Canadian Tire boosted ad spend by 12.7% last year

Canadian Tire reported solid financial results for both Q4 and the full fiscal year, despite spending 12.7% more on marketing and advertising in 2022.

The retailer earned a net income of $531.9 million in the three-month period ending Dec. 31, up from $508.5 million a year earlier. Revenue totaled $5.34 billion, up from $5.14 billion in the same quarter last year. For the full year, consolidated retail sales were up 5.4%, and 2.4% when excluding gas sales.

Consolidated SG&A spending increased 7.3%, largely because of strategic investments relating to the “Better Connected” strategy, a multi-billion dollar plan to improve its customer experience and omnichannel operations. SG&A was also due to higher volume-related supply chain costs, higher marketing and store operations expense.

Triangle Loyalty member sales were up 8%, continuing to outpace total retail sales, with 11.3 million active members in the program and loyalty penetration of close to 60% in 2022.

Greg Hicks, president and CEO at Canadian Tire Corporation noted, that Triangle Rewards membership delivered “outsized growth over the year” and continues to provide the retailer with the “rich first party data needed to offer personalized experiences and ultimately drive spend.”

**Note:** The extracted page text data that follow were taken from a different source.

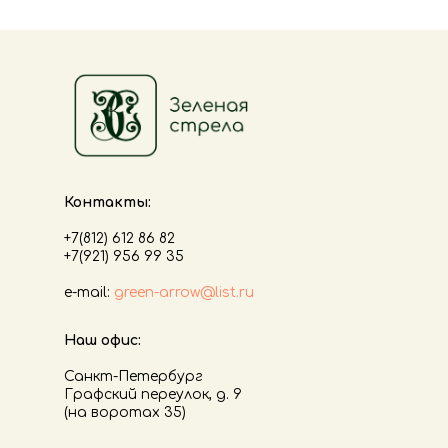
Контакты:
+7(812) 612 86 82
+7(921) 956 99 35
е-mail:
green-arrow@list.ru
Наш офис:
Санкт-Петербург
Графский переулок, д. 9
(на воротах 35)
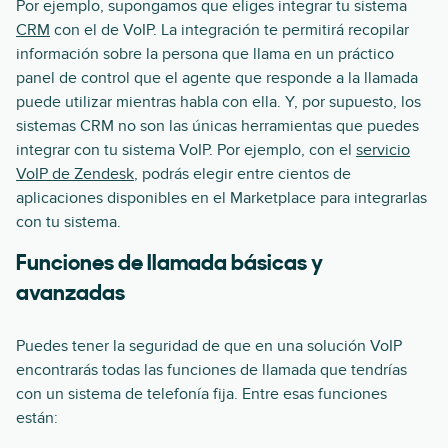
Por ejemplo, supongamos que eliges integrar tu sistema
CRM
con el de VoIP. La integración te permitirá recopilar
información sobre la persona que llama en un práctico
panel de control que el agente que responde a la llamada
puede utilizar mientras habla con ella. Y, por supuesto, los
sistemas CRM no son las únicas herramientas que puedes
integrar con tu sistema VoIP. Por ejemplo, con el
servicio
VoIP de Zendesk
, podrás elegir entre cientos de
aplicaciones disponibles en el Marketplace para integrarlas
con tu sistema.
Funciones de llamada básicas y
avanzadas
Puedes tener la seguridad de que en una solución VoIP
encontrarás todas las funciones de llamada que tendrías
con un sistema de telefonía fija. Entre esas funciones
están:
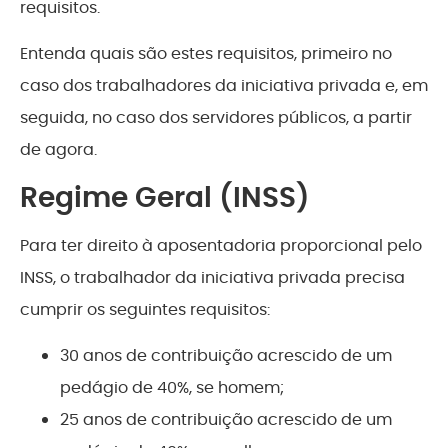
requisitos.
Entenda quais são estes requisitos, primeiro no
caso dos trabalhadores da iniciativa privada e, em
seguida, no caso dos servidores públicos, a partir
de agora.
Regime Geral (INSS)
Para ter direito à aposentadoria proporcional pelo
INSS, o trabalhador da iniciativa privada precisa
cumprir os seguintes requisitos:
30 anos de contribuição acrescido de um
pedágio de 40%, se homem;
25 anos de contribuição acrescido de um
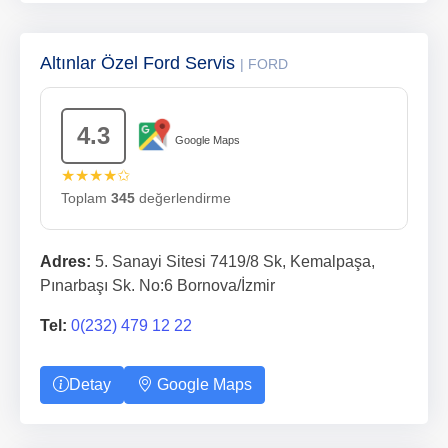
Altınlar Özel Ford Servis
| FORD
4.3
Google Maps
★★★★✩
Toplam
345
değerlendirme
Adres:
5. Sanayi Sitesi 7419/8 Sk, Kemalpaşa,
Pınarbaşı Sk. No:6 Bornova/İzmir
Tel:
0(232) 479 12 22
Detay
Google Maps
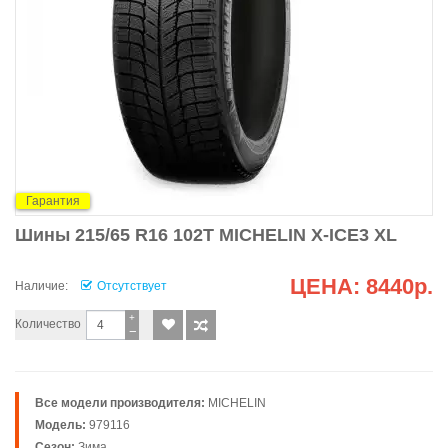
Гарантия
Шины 215/65 R16 102T MICHELIN X-ICE3 XL
ЦЕНА:
8440р.
Наличие:
Отсутствует
+
Количество
−
Все модели производителя:
MICHELIN
Модель:
979116
Сезон:
Зима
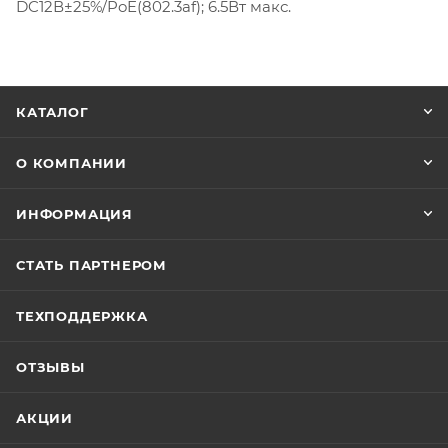
DC12В±25%/PoE(802.3af); 6.5Вт макс.
КАТАЛОГ
О КОМПАНИИ
ИНФОРМАЦИЯ
СТАТЬ ПАРТНЕРОМ
ТЕХПОДДЕРЖКА
ОТЗЫВЫ
АКЦИИ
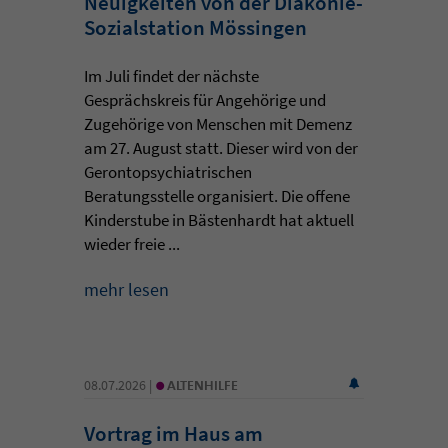
Neuigkeiten von der Diakonie-
Sozialstation Mössingen
Im Juli findet der nächste
Gesprächskreis für Angehörige und
Zugehörige von Menschen mit Demenz
am 27. August statt. Dieser wird von der
Gerontopsychiatrischen
Beratungsstelle organisiert. Die offene
Kinderstube in Bästenhardt hat aktuell
wieder freie ...
mehr lesen
•
08.07.2026 |
ALTENHILFE
Vortrag im Haus am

The company’s owned brands now represent 37.6% of total retail sales, and the company continued to grow the portfolio, which includes the likes of Denver Hayes, MotoMaster and Canvas.

“In 2023, we will continue to focus on delivering value to our customers through the unique capabilities of our owned brands, multi-category assortment and Triangle Rewards,” Hicks says.

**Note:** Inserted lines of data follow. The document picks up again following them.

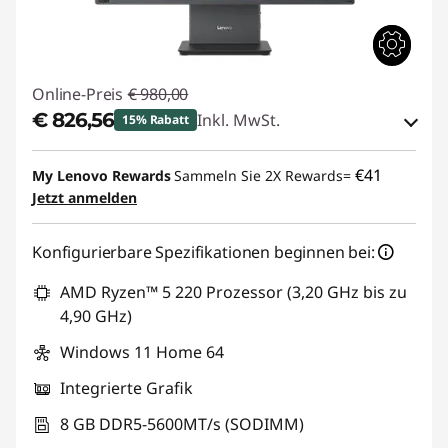
Online-Preis
€ 980,00
€ 826,56
Inkl. MwSt.
15% Rabatt
eCoupon-Rabatt :
-€ 153,44
€41
My Lenovo Rewards
Sammeln Sie 2X Rewards=
Jetzt anmelden
eCoupon :
THINKDEAL
Konfigurierbare Spezifikationen beginnen bei:
AMD Ryzen™ 5 220 Prozessor (3,20 GHz bis zu
4,90 GHz)
Windows 11 Home 64
Integrierte Grafik
8 GB DDR5-5600MT/s (SODIMM)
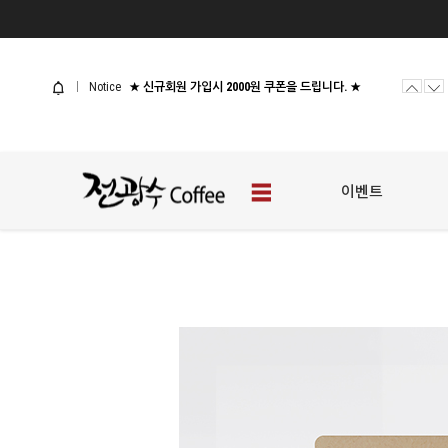
사업자 샘플신청
[웰컴 이벤트] 전광수커피 체험팩
Notice
★ 신규회원 가입시 2000원 쿠폰을 드립니다. ★
사업자 샘플신청
[웰컴 이벤트] 전광수커피 체험팩
이벤트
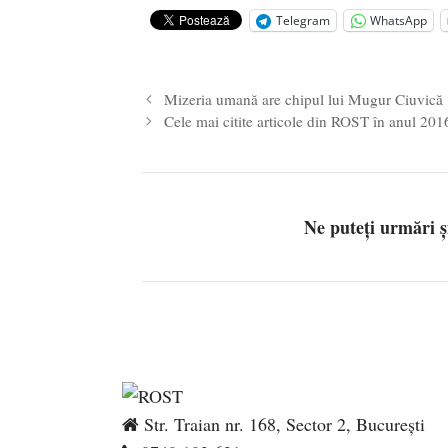
Telegram
WhatsApp
Mizeria umană are chipul lui Mugur Ciuvică
Cele mai citite articole din ROST în anul 201
Ne puteți urmări 
Str. Traian nr. 168, Sector 2, București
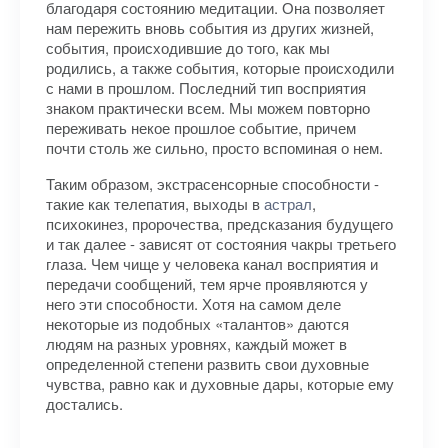
благодаря состоянию медитации. Она позволяет
нам пережить вновь события из других жизней,
события, происходившие до того, как мы
родились, а также события, которые происходили
с нами в прошлом. Последний тип восприятия
знаком практически всем. Мы можем повторно
переживать некое прошлое событие, причем
почти столь же сильно, просто вспоминая о нем.
Таким образом, экстрасенсорные способности -
такие как телепатия, выходы в
астрал
,
психокинез, пророчества, предсказания будущего
и так далее - зависят от состояния чакры третьего
глаза. Чем чище у человека канал восприятия и
передачи сообщений, тем ярче проявляются у
него эти способности. Хотя на самом деле
некоторые из подобных «талантов» даются
людям на разных уровнях, каждый может в
определенной степени развить свои духовные
чувства, равно как и духовные дары, которые ему
достались.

Comparable sales at Canadian Tire stores in Q4 were roughly in line with the previous year, though that quarter had been up 9.8% from 2020. Automotive delivering the strongest Q4 growth.

Mark’s had its tenth consecutive quarter of comparable sales growth, up 4.3%, driven by strength in footwear.

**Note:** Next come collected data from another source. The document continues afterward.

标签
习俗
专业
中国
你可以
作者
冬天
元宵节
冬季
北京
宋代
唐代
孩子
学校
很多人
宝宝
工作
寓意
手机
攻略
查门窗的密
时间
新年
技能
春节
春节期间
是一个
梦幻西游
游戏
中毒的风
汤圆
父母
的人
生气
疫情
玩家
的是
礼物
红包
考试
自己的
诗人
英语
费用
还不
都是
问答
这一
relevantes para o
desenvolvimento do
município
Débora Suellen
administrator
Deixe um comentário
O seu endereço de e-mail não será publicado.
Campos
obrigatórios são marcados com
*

SportChek saw retail sales slump 1.6% over the same period last year, and comparable sales were down 1.7%. Licensed apparel sales were only able to partly offset declines in categories such as outerwear

Helly Hansen was a strong contributor to retail revenue growth in Q4 up 20.6%, led by increased sales of sportswear through its North American channels.

Finally, next month, Canadian Tire will launch mass marketing for Triangle Select, a new subscription model that includes a number of perks, including opportunities to earn more electronic Canadian Tire money.

“Throughout last year, we ran a beta test of Triangle Select, and what we learned is that Select really accentuates our differentiators: our own brands, our physical stores and Canadian Tire Money,” Hicks said. “In our beta test, the average member’s annual incremental earnings through Select-specific bonuses were more than three times this subscription fee.”